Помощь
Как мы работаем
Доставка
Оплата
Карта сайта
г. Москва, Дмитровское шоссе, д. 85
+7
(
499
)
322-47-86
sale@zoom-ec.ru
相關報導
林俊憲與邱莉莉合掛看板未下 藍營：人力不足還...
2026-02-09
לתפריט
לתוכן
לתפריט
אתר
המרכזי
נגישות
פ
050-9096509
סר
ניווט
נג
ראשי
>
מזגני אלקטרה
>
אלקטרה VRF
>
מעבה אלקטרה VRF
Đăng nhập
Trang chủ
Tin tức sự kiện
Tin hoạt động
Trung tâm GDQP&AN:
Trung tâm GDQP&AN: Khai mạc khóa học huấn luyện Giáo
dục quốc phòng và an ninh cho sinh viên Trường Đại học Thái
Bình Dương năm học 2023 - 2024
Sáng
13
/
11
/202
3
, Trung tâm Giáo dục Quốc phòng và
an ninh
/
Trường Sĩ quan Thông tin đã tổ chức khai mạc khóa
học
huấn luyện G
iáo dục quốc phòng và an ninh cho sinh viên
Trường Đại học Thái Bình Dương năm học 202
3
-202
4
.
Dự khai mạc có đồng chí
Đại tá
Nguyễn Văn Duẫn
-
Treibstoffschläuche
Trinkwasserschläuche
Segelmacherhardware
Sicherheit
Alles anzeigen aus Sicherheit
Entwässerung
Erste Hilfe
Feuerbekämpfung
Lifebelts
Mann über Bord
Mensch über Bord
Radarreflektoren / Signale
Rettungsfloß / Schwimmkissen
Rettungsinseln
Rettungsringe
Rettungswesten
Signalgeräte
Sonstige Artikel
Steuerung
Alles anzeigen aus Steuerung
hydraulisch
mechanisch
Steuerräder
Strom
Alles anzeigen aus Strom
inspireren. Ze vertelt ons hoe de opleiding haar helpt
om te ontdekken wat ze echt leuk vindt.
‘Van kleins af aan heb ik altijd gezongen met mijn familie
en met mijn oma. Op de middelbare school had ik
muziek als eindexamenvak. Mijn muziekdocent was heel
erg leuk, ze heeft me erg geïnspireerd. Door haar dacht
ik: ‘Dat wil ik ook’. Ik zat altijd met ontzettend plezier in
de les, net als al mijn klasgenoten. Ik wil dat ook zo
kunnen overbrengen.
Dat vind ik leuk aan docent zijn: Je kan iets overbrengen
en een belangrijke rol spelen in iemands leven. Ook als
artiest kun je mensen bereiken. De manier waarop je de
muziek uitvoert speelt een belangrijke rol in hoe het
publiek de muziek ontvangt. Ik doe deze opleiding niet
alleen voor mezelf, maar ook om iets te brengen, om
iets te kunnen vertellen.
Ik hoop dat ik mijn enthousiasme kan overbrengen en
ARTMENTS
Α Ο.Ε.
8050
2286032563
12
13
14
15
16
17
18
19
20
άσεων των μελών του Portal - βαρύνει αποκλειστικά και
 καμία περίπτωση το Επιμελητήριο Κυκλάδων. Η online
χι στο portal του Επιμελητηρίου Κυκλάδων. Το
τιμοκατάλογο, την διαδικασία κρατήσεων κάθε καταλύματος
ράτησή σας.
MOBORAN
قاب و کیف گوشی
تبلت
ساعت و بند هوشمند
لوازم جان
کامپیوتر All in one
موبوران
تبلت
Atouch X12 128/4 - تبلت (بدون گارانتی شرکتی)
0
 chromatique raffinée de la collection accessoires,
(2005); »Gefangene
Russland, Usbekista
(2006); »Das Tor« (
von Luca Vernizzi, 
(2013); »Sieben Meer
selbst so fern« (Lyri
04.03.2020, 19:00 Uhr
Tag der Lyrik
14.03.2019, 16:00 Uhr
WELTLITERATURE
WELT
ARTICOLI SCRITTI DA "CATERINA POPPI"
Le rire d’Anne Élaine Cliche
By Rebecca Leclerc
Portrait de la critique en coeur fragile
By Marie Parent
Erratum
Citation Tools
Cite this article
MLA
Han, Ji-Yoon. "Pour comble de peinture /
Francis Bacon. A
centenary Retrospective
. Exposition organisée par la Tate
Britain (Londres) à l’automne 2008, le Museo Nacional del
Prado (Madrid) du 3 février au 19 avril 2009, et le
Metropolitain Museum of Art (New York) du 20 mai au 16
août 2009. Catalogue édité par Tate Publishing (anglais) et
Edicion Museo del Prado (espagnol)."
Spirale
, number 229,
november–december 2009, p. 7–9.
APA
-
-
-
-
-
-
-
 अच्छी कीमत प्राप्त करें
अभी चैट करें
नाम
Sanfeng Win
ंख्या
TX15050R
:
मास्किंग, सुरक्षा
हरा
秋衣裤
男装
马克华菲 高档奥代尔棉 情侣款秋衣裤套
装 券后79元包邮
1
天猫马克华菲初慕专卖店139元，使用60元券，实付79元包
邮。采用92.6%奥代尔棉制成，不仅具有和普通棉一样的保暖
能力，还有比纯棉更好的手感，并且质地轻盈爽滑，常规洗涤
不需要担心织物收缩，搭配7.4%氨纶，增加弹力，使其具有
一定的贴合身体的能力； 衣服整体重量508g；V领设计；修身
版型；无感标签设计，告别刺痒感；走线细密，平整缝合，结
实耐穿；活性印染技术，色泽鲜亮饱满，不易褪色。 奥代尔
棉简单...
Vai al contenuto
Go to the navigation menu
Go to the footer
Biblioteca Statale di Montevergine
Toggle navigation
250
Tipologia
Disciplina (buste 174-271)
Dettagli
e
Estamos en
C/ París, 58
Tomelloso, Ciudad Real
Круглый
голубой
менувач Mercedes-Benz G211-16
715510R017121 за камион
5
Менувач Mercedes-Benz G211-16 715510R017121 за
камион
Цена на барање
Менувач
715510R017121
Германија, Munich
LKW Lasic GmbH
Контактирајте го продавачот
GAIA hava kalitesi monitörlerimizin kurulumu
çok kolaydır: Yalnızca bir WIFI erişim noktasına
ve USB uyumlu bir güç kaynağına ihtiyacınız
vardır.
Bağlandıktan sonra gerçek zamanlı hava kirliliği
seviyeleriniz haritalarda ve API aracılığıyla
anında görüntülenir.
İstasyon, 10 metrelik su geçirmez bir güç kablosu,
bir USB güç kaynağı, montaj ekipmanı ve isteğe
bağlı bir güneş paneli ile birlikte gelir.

-----

▶ [Exercise objective] Every line above that contains the word "phòng" should be reported.

▶ [Solution to this task]
dục quốc phòng và an ninh cho sinh viên Trường Đại học Thái
, Trung tâm Giáo dục Quốc phòng và
iáo dục quốc phòng và an ninh cho sinh viên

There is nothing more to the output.